設問 —
A. 本文によれば、認定結果に不服がある場合に異議申し立ての対策が難しくなるのはなぜですか。本文が示す理由を1〜3文で説明してください。
B. 本文のうち「また、認定結果についても相手」から「被害と事故との関連性が認められないケースがある問題があります。」までの部分を、「事前認定」を「事前の等級認定」に置き換えて書き直してください。
C. 本文について、次の問いに答えてください。
(i) 認定結果は、誰から、どのような形で通知されますか。
(ii) 事前認定を利用した場合、どのくらいの割合の事案で後遺障害等級が非該当になっていますか。
(iii) 被害と事故との関連性が認められない問題は、保険会社による事前の判断のほかに、どのような場合にも起こり得ますか。

本文 —
__________________________________________________
また、認定結果についても相手の任意保険会社から「後遺障害等級事前認定結果のご連絡」で通知されるだけなので、詳細な理由などを知ることが難しいです。
結果に不服があっても、その理由を詳しく知ることができなければ異議申し立ての対策なども難しくなります。
さらに、異議申し立てをしようとしても、相手の保険会社が必要ないと考えたら、手続きをしてもらえないことがあります。そうなると、被害者として納得できないまま諦めるしかなくなってしまうこともあります。
実際に事前認定を利用する場合、9割近い事案で後遺障害等級が非該当になっているという現実があります。
事前認定で不正が行われているとか、事前認定では後遺障害の等級認定が受けられないという意味ではありませんが、実際の実績として、多くの事案では事前認定では後遺障害の等級認定が受けられていないという現実には注意する必要があります。
被害と事故との関連性が認められないケースがある問題があります。
この問題は、保険会社による事前の判断だけでなく、被害者が直接請求する場合にも起こり得ます。
つまり、どのような方法で補償を求めても、「その症状や問題は事故が原因ではない」と判断される可能性があるのです。
このような状況は、補償を受ける上で大きな障害となるため、十分な注意と適切な対応が必要です。事故と症状との関連性を明確に示すことが、公平な補償を受けるための重要なポイントとなります。
__________________________________________________
提供記録 —
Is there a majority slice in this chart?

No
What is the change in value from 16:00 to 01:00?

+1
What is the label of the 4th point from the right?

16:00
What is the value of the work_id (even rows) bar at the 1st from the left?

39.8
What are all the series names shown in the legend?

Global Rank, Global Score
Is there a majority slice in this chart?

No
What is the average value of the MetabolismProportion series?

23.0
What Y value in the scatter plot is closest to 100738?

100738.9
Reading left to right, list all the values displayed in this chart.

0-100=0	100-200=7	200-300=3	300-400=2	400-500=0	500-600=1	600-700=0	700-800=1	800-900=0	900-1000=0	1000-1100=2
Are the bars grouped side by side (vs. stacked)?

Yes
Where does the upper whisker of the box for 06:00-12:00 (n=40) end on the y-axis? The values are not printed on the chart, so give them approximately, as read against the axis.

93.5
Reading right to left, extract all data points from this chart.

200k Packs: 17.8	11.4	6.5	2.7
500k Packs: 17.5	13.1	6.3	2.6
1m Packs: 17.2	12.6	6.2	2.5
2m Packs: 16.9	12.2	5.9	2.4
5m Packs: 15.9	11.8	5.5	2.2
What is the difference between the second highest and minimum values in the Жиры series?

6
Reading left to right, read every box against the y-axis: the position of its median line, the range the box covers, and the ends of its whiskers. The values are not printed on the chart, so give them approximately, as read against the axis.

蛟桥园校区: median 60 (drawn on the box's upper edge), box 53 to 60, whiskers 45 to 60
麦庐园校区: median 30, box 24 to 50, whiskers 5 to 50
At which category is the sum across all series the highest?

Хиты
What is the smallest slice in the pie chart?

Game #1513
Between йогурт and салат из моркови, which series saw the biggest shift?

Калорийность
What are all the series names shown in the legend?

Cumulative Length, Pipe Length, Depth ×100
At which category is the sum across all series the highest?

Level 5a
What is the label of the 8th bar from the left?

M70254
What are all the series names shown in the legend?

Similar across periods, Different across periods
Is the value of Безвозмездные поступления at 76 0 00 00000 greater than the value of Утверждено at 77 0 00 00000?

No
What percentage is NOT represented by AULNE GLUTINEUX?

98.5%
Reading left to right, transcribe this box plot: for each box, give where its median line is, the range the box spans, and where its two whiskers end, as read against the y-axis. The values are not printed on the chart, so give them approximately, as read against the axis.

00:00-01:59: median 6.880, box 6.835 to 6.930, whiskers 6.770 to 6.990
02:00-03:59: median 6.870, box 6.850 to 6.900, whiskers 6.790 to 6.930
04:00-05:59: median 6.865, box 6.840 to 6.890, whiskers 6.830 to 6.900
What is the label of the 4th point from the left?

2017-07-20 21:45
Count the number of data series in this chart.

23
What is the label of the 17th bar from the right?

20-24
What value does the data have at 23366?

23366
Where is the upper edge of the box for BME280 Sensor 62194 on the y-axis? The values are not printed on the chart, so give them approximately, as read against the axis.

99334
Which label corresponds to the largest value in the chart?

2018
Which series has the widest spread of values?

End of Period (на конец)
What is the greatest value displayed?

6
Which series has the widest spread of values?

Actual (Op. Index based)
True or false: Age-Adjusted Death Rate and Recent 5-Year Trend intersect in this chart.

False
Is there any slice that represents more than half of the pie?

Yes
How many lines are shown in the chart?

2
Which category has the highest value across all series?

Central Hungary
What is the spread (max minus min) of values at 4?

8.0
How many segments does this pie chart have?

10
__________________________________________________
各設問の解答 —
A. 認定結果は相手の任意保険会社から「後遺障害等級事前認定結果のご連絡」で通知されるだけなので、詳細な理由を知ることが難しいからです。理由を詳しく知ることができなければ、異議申し立ての対策も難しくなります。

B.
また、認定結果についても相手の任意保険会社から「後遺障害等級事前の等級認定結果のご連絡」で通知されるだけなので、詳細な理由などを知ることが難しいです。
結果に不服があっても、その理由を詳しく知ることができなければ異議申し立ての対策なども難しくなります。
さらに、異議申し立てをしようとしても、相手の保険会社が必要ないと考えたら、手続きをしてもらえないことがあります。そうなると、被害者として納得できないまま諦めるしかなくなってしまうこともあります。
実際に事前の等級認定を利用する場合、9割近い事案で後遺障害等級が非該当になっているという現実があります。
事前の等級認定で不正が行われているとか、事前の等級認定では後遺障害の等級認定が受けられないという意味ではありませんが、実際の実績として、多くの事案では事前の等級認定では後遺障害の等級認定が受けられていないという現実には注意する必要があります。
被害と事故との関連性が認められないケースがある問題があります。

C.
(i) 相手の任意保険会社から「後遺障害等級事前認定結果のご連絡」で通知されます。
(ii) 9割近い事案です。
(iii) 被害者が直接請求する場合です。